We further demonstrate that hepatic activation of FOXO3 induces Akt activation (Fig. 5e, f). Under physiological conditions, active Akt negatively regulates FOXO3. Therefore, FOXO3 cannot be in an active form for a long time. However, we observed active FOXO3 in livers of several HCC patients (Fig. 1a, b). We hypothesize that FOXO3 stays active, even after PI3K/Akt signaling is activated. One explanation might be a FOXO3 mutation in HCC patients or patients with chronic liver disease (gain of function). A patient case with simultaneous mutations of all three Akt-phosphorylation sites (T32, S253, S315), like our mouse model, has not been reported yet, but a S253F Akt-phosphorylation site mutation has been identified in carcinoma patients [29, 30]. Another explanation involves reprogramming signal transduction systems. Akt is not the only negative regulator of FOXOs. SGK (serum/glucocorticoid regulated kinase), ERK, p38, and IKK are also suggested to inhibit FOXOs. On the other hand, JNK, Mst1, and AMPK are suggested to activate FOXOs [31]. Whether or not FOXO3 activation by these signaling systems can block or compete with Akt-mediated inhibition of FOXO3 needs to be further investigated.

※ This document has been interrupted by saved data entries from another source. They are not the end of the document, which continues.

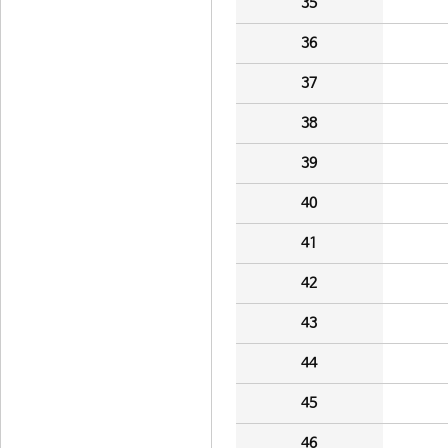
35
36
37
38
39
40
41
42
43
44
45
46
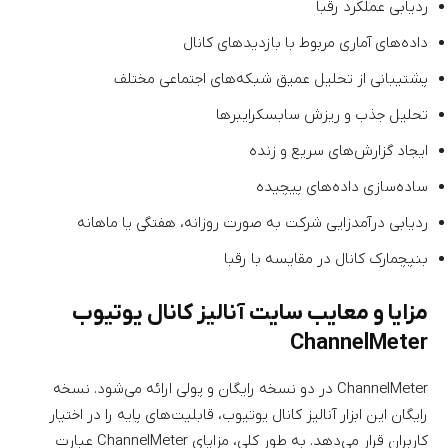
ردیابی عملکرد رقبا
داده‌های آماری مربوط با بازدیدهای کانال
پشتیبانی از تحلیل عمیق شبکه‌های اجتماعی مختلف
تحلیل جذب و ریزش سابسکرایبرها
ایجاد گزارش‌های سریع و زنده
ساده‌سازی داده‌های پیچیده
ردیابی درآمدزایی شرکت به صورت روزانه، هفتگی یا ماهانه
بنپچمارک کانال در مقایسه با رقبا
مزایا و معایب سایت آنالیز کانال یوتیوب
ChannelMeter
ChannelMeter در دو نسخه رایگان و پولی ارائه می‌شود. نسخه
رایگان این ابزار آنالیز کانال یوتیوب، قابلیت‌های پایه را در اختیار
کاربران قرار می‌دهد. به طور کلی، مزایای ChannelMeter عبارت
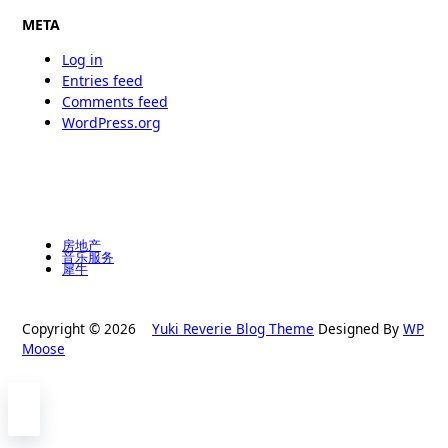
META
Log in
Entries feed
Comments feed
WordPress.org
房地产
音乐服务
犀牛
Copyright © 2026
Yuki Reverie Blog Theme
Designed By
WP
Moose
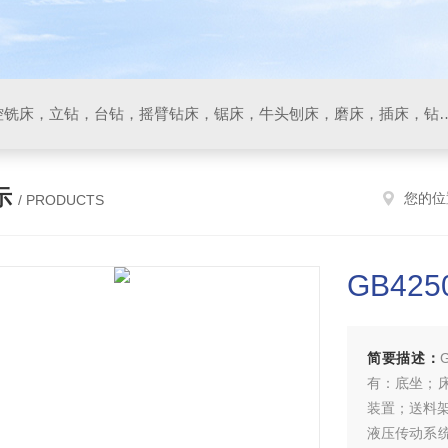
数控车床，加工中心，数控铣床，立钻，台钻，摇臂钻床，锯床
示
您的位
/ PRODUCTS
GB42
简要描述：
有：底坐；
装置；送料
液压传动系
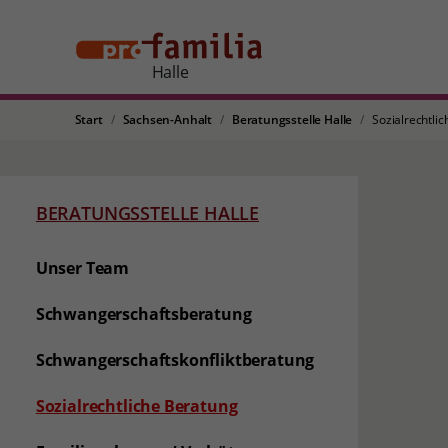
Halle
Start
Sachsen-Anhalt
Beratungsstelle Halle
Sozialrechtli
BERATUNGSSTELLE HALLE
Unser Team
Schwangerschaftsberatung
Schwangerschaftskonfliktberatung
(aktuelle Seite)
Sozialrechtliche Beratung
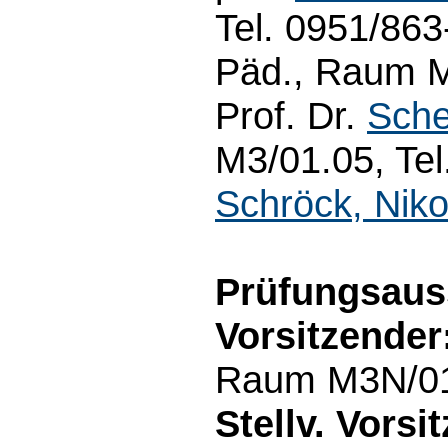
Tel. 0951/863
Päd., Raum M
Prof. Dr.
Sche
M3/01.05, Tel
Schröck, Niko
Prüfungsaus
Vorsitzender
Raum M3N/01.3
Stellv. Vorsi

With our data in mind, we would like to propose therapeutic options for HCC patients or for patients with chronic liver diseases. The PI3K/Akt signaling pathway is an attractive target in anti-cancer therapy, but unexpected combinational deletion of Akt1 and Akt2 in adult hepatocytes results in liver injury that promotes HCC in mice [32]. This is partially because long-term Akt inhibition can lead to chronic activation of FOXOs. In our study, we show that hepatic activation of FOXO3 induces a positive feedback loop for activating Akt (Fig. 5e, f). As we further demonstrated in the current study, activation of FOXO3 in hepatocytes not only activates Akt signaling, but also induces oxidative damage and survival of damaged cells.